Pudding Seminars 2019-20

Pudding Seminars take place on a Friday and are an excellent opportunity to unite two of life’s great things: new research, and pudding!


All seminars will take place in the Jane Harrison Room, starting with coffee and cake from 1pm with the Seminars starting promptly at 1.15 pm, and ending by 1.50pm. The seminars are led by members of the College (undergraduate, graduate, Senior Member), who give a brief 20-minute talk on their current research, followed by informal discussion.

Pudding Seminars in the academic year 2019-20 will take place on the following dates:

Michaelmas Term: 1, 8, 15, 22, 29 November
Lent Term: 31 January, 7, 14, 21, 28 February
Easter Term: 24 April, 1, 8, 15 May

If you are interested in giving a pudding seminar, or would like further details about the series, please contact Delphine Mordey (dmm36@cam.ac.uk).
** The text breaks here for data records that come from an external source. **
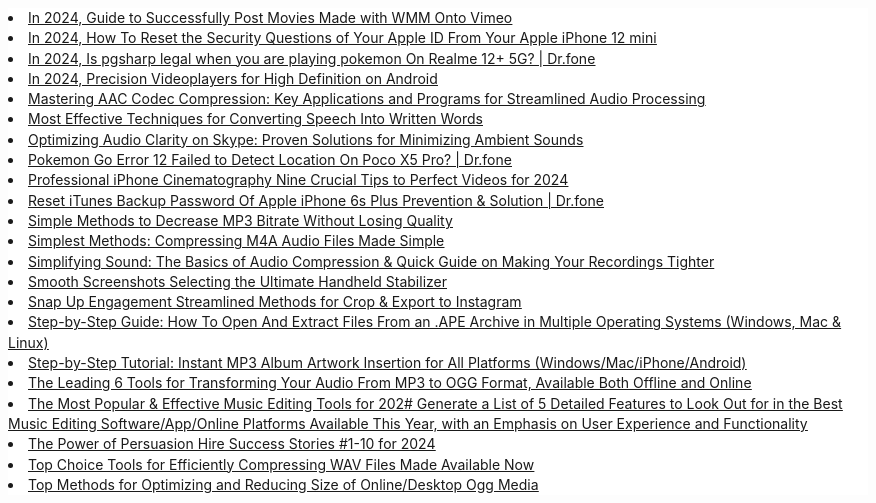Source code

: <li><a href="https://vimeo-videos.techidaily.com/in-2024-guide-to-successfully-post-movies-made-with-wmm-onto-vimeo/"><u>In 2024, Guide to Successfully Post Movies Made with WMM Onto Vimeo</u></a></li>
<li><a href="https://apple-account.techidaily.com/in-2024-how-to-reset-the-security-questions-of-your-apple-id-from-your-apple-iphone-12-mini-by-drfone-ios/"><u>In 2024, How To Reset the Security Questions of Your Apple ID From Your Apple iPhone 12 mini</u></a></li>
<li><a href="https://phone-solutions.techidaily.com/in-2024-is-pgsharp-legal-when-you-are-playing-pokemon-on-realme-12plus-5g-drfone-by-drfone-virtual-android/"><u>In 2024, Is pgsharp legal when you are playing pokemon On Realme 12+ 5G? | Dr.fone</u></a></li>
<li><a href="https://extra-skills.techidaily.com/in-2024-precision-videoplayers-for-high-definition-on-android/"><u>In 2024, Precision Videoplayers for High Definition on Android</u></a></li>
<li><a href="https://media-tips.techidaily.com/mastering-aac-codec-compression-key-applications-and-programs-for-streamlined-audio-processing/"><u>Mastering AAC Codec Compression: Key Applications and Programs for Streamlined Audio Processing</u></a></li>
<li><a href="https://media-tips.techidaily.com/most-effective-techniques-for-converting-speech-into-written-words/"><u>Most Effective Techniques for Converting Speech Into Written Words</u></a></li>
<li><a href="https://media-tips.techidaily.com/optimizing-audio-clarity-on-skype-proven-solutions-for-minimizing-ambient-sounds/"><u>Optimizing Audio Clarity on Skype: Proven Solutions for Minimizing Ambient Sounds</u></a></li>
<li><a href="https://pokemon-go-android.techidaily.com/pokemon-go-error-12-failed-to-detect-location-on-poco-x5-pro-drfone-by-drfone-virtual-android/"><u>Pokemon Go Error 12 Failed to Detect Location On Poco X5 Pro? | Dr.fone</u></a></li>
<li><a href="https://extra-approaches.techidaily.com/professional-iphone-cinematography-nine-crucial-tips-to-perfect-videos-for-2024/"><u>Professional iPhone Cinematography  Nine Crucial Tips to Perfect Videos for 2024</u></a></li>
<li><a href="https://iphone-unlock.techidaily.com/reset-itunes-backup-password-of-apple-iphone-6s-plus-prevention-and-solution-drfone-by-drfone-ios/"><u>Reset iTunes Backup Password Of Apple iPhone 6s Plus Prevention & Solution | Dr.fone</u></a></li>
<li><a href="https://media-tips.techidaily.com/simple-methods-to-decrease-mp3-bitrate-without-losing-quality/"><u>Simple Methods to Decrease MP3 Bitrate Without Losing Quality</u></a></li>
<li><a href="https://media-tips.techidaily.com/simplest-methods-compressing-m4a-audio-files-made-simple/"><u>Simplest Methods: Compressing M4A Audio Files Made Simple</u></a></li>
<li><a href="https://media-tips.techidaily.com/simplifying-sound-the-basics-of-audio-compression-and-quick-guide-on-making-your-recordings-tighter/"><u>Simplifying Sound: The Basics of Audio Compression & Quick Guide on Making Your Recordings Tighter</u></a></li>
<li><a href="https://vp-tips.techidaily.com/smooth-screenshots-selecting-the-ultimate-handheld-stabilizer/"><u>Smooth Screenshots  Selecting the Ultimate Handheld Stabilizer</u></a></li>
<li><a href="https://instagram-clips.techidaily.com/snap-up-engagement-streamlined-methods-for-crop-and-export-to-instagram/"><u>Snap Up Engagement  Streamlined Methods for Crop & Export to Instagram</u></a></li>
<li><a href="https://media-tips.techidaily.com/step-by-step-guide-how-to-open-and-extract-files-from-an-ape-archive-in-multiple-operating-systems-windows-mac-and-linux/"><u>Step-by-Step Guide: How To Open And Extract Files From an .APE Archive in Multiple Operating Systems (Windows, Mac & Linux)</u></a></li>
<li><a href="https://media-tips.techidaily.com/step-by-step-tutorial-instant-mp3-album-artwork-insertion-for-all-platforms-windowsmaciphoneandroid/"><u>Step-by-Step Tutorial: Instant MP3 Album Artwork Insertion for All Platforms (Windows/Mac/iPhone/Android)</u></a></li>
<li><a href="https://media-tips.techidaily.com/the-leading-6-tools-for-transforming-your-audio-from-mp3-to-ogg-format-available-both-offline-and-online/"><u>The Leading 6 Tools for Transforming Your Audio From MP3 to OGG Format, Available Both Offline and Online</u></a></li>
<li><a href="https://media-tips.techidaily.com/the-most-popular-and-effective-music-editing-tools-for-202-generate-a-list-of-5-detailed-features-to-look-out-for-in-the-best-music-editing-softwareapponlin1/"><u>The Most Popular & Effective Music Editing Tools for 202# Generate a List of 5 Detailed Features to Look Out for in the Best Music Editing Software/App/Online Platforms Available This Year, with an Emphasis on User Experience and Functionality</u></a></li>
<li><a href="https://facebook-video-share.techidaily.com/the-power-of-persuasion-hire-success-stories-1-10-for-2024/"><u>The Power of Persuasion  Hire Success Stories #1-10 for 2024</u></a></li>
<li><a href="https://media-tips.techidaily.com/top-choice-tools-for-efficiently-compressing-wav-files-made-available-now/"><u>Top Choice Tools for Efficiently Compressing WAV Files Made Available Now</u></a></li>
<li><a href="https://media-tips.techidaily.com/top-methods-for-optimizing-and-reducing-size-of-onlinedesktop-ogg-media/"><u>Top Methods for Optimizing and Reducing Size of Online/Desktop Ogg Media</u></a></li>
1 November: Rianna Davis (JCR) “Historias Ineditas”: Historiographies of Spanish Hispaniola and Dominican Dissent

The Dominican Republic and its histories of dissent and revolution have long been ignored, and at times overshadowed by those of its island neighbour Haiti. But despite attempts to suppress histories of indigenous opposition, stories of rebel leaders (Enriquillo of the Tainos and Lemba of the Maroons, most notably) have emerged, which challenge narratives of passive indigenous attitudes. Their refusal to assimilate or capitulate, despite countless campaigns on the part of the Spanish empire, translated into the systems of slavery and the plantation complex in Hispaniola, and more specifically the Dominican half of the island. And with Spain’s too-early attempts to create monopolies in an emerging capitalist world, we can begin to understand how the Dominican Republic developed at such an opposing trajectory to Haiti, and the wider Caribbean.
Rianna Davis is a second-year undergraduate of History and Spanish. Her main interest is the history of the Caribbean, with a specific focus on Jamaica and the Dominican Republic. This summer, she interned at the Dominican Studies Institute in New York, where she spent a month working on materials regarding migration patterns of people of Dominican descent in the US, and gentrification within the Washington Heights/Inglewood areas. She hopes to spend her year abroad next year in the Dominican Republic, researching indigenous culture and history. She is the current President of the CUSU BME Campaign.

8 November: Jiaqi Li (JCR), 'Engineering Natural Killer cells for Cancer Immunotherapy'

‘Cancer immunotherapy is an exciting new field in cancer treatment. Besides the conventional T cell-based immunotherapy, there is now a shift in focus towards natural killer (NK) cells. Last summer, I spent some time in Karolinska Institutet working on engineering NK cells with new chimeric receptors, with the aim of enhancing their cytotoxicity and tumour-killing capabilities.’

Jiaqi Li is a third-year medic from Singapore, studying Pathology for Part II of her degree.

15 November: Christopher Moncrieff and Emily Carrington Freeman, 'Poetry, painting and the X chromosome'

22 November: Namera Tanjeem (JCR), 'What's in a Name? A Discussion of English Naming Conventions and Genealogy.'

Namera is a second-year student reading English at Newnham. In this talk, Namera will be talking about broad changes in English naming conventions over the last thousand years. There will be discussion of the appearance of middle names, trends and patterns, and any mildly odd or interesting facts that she has discovered in her six years of genealogical research.


29 November: Laura Dennis, Curator of Fine and Decorative Art Collections, on the Painting of Lettice Ramsey by Francis Baker

In this talk, our Curator of Fine and Decorative Arts, Laura Dennis, will discuss the portrait of Lettice Ramsey by Frances Baker that is currently on loan to the University Library for the Rising Tide exhibition, and will outline the conservation work undertaken to prepare the painting for loan.